Problem to solve: Pick out every line of the material below that contains the string "peab", and copy each such line.

┌──

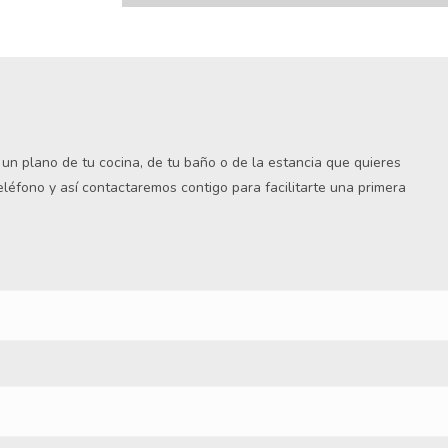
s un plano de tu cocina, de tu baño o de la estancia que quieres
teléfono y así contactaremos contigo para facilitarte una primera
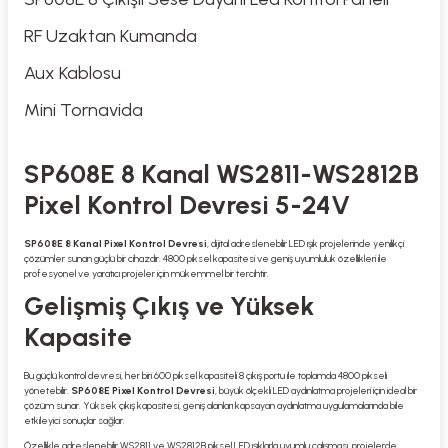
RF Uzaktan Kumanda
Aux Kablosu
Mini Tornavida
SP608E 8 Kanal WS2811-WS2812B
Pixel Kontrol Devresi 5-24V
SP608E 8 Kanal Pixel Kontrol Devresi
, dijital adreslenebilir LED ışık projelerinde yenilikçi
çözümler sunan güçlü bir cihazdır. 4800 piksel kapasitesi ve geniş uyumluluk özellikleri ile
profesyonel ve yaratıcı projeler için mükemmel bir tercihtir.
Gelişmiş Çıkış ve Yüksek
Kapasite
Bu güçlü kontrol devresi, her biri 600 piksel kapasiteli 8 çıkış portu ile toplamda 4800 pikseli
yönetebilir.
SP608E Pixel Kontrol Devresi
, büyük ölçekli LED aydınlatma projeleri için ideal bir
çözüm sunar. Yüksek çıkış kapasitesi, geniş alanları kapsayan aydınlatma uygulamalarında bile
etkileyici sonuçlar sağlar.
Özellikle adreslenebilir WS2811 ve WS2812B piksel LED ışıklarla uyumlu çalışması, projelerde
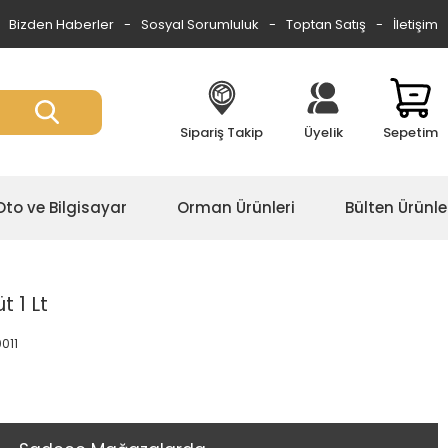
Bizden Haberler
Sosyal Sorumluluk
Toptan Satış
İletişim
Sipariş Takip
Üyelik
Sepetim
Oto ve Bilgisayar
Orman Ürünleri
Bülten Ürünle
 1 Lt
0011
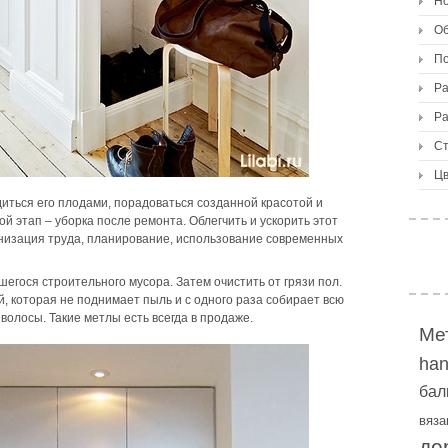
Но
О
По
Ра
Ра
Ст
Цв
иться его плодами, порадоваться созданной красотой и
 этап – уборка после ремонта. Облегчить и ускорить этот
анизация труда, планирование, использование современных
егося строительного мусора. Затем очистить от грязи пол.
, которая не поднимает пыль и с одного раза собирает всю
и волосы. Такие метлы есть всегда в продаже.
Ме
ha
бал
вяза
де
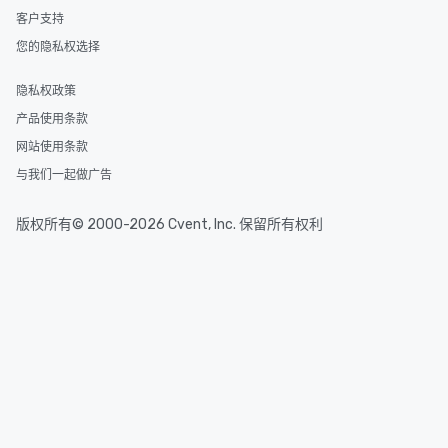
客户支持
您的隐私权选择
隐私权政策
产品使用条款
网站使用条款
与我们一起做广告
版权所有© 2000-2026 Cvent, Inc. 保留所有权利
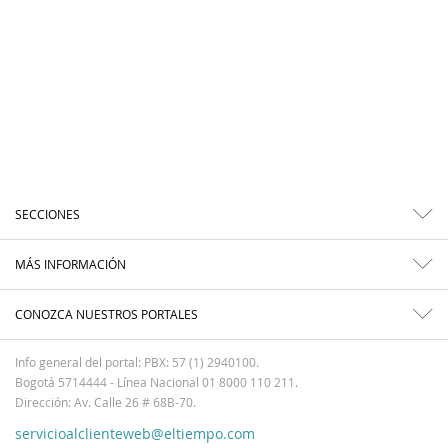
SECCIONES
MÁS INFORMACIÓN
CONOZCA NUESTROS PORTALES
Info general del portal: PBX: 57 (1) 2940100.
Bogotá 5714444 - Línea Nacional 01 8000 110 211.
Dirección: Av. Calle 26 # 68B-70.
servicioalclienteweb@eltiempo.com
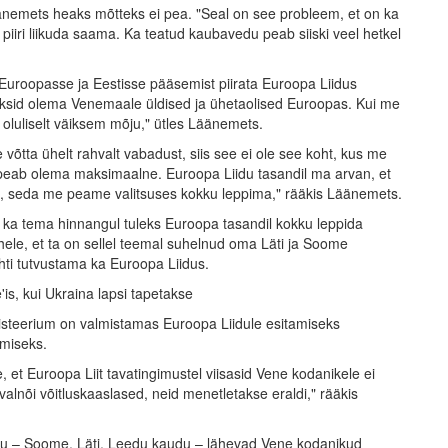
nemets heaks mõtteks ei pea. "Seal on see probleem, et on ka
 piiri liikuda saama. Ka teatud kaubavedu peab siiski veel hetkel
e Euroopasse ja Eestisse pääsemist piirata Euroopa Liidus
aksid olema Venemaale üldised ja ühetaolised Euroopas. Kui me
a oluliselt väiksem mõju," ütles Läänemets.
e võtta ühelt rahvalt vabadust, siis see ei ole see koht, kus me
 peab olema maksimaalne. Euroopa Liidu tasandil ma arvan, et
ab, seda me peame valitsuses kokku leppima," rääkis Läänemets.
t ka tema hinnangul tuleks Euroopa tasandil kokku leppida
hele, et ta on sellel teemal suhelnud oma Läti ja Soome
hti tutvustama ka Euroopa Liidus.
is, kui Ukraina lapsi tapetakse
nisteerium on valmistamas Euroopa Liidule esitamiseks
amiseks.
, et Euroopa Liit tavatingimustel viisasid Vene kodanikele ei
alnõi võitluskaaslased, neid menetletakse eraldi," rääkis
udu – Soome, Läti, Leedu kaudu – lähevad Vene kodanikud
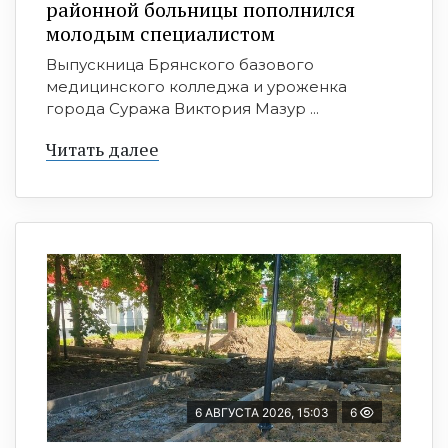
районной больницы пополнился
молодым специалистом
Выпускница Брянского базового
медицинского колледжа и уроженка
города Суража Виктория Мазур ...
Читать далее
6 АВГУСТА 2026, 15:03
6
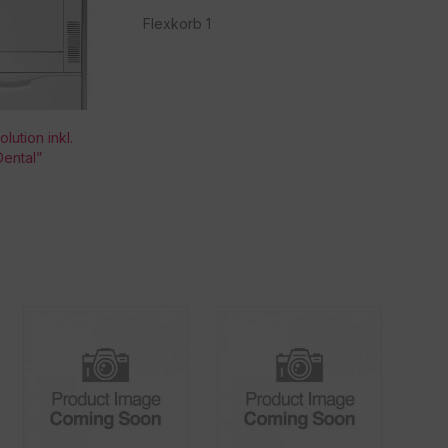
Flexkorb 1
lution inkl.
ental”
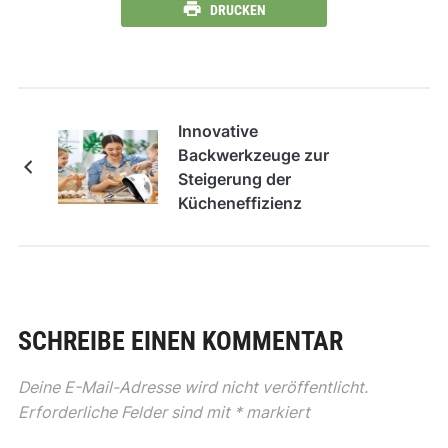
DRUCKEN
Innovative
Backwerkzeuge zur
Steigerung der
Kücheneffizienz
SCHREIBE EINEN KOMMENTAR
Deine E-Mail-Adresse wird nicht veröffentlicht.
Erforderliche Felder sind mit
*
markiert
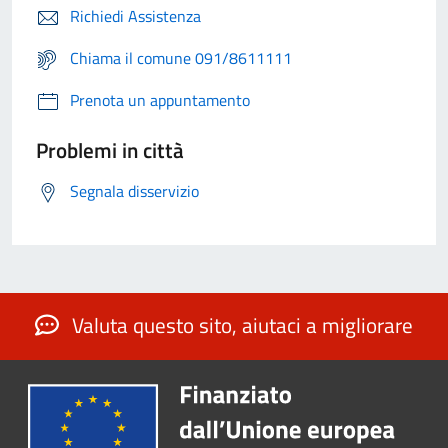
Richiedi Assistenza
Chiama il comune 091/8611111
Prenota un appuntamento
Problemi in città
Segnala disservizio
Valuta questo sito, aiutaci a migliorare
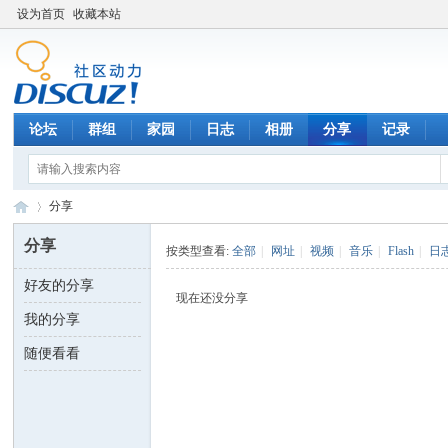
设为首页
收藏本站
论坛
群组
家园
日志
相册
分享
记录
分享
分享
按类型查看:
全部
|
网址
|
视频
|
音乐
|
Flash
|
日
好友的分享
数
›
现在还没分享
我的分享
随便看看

└──

Answer to the problem:
 piiri liikuda saama. Ka teatud kaubavedu peab siiski veel hetkel
 peab olema maksimaalne. Euroopa Liidu tasandil ma arvan, et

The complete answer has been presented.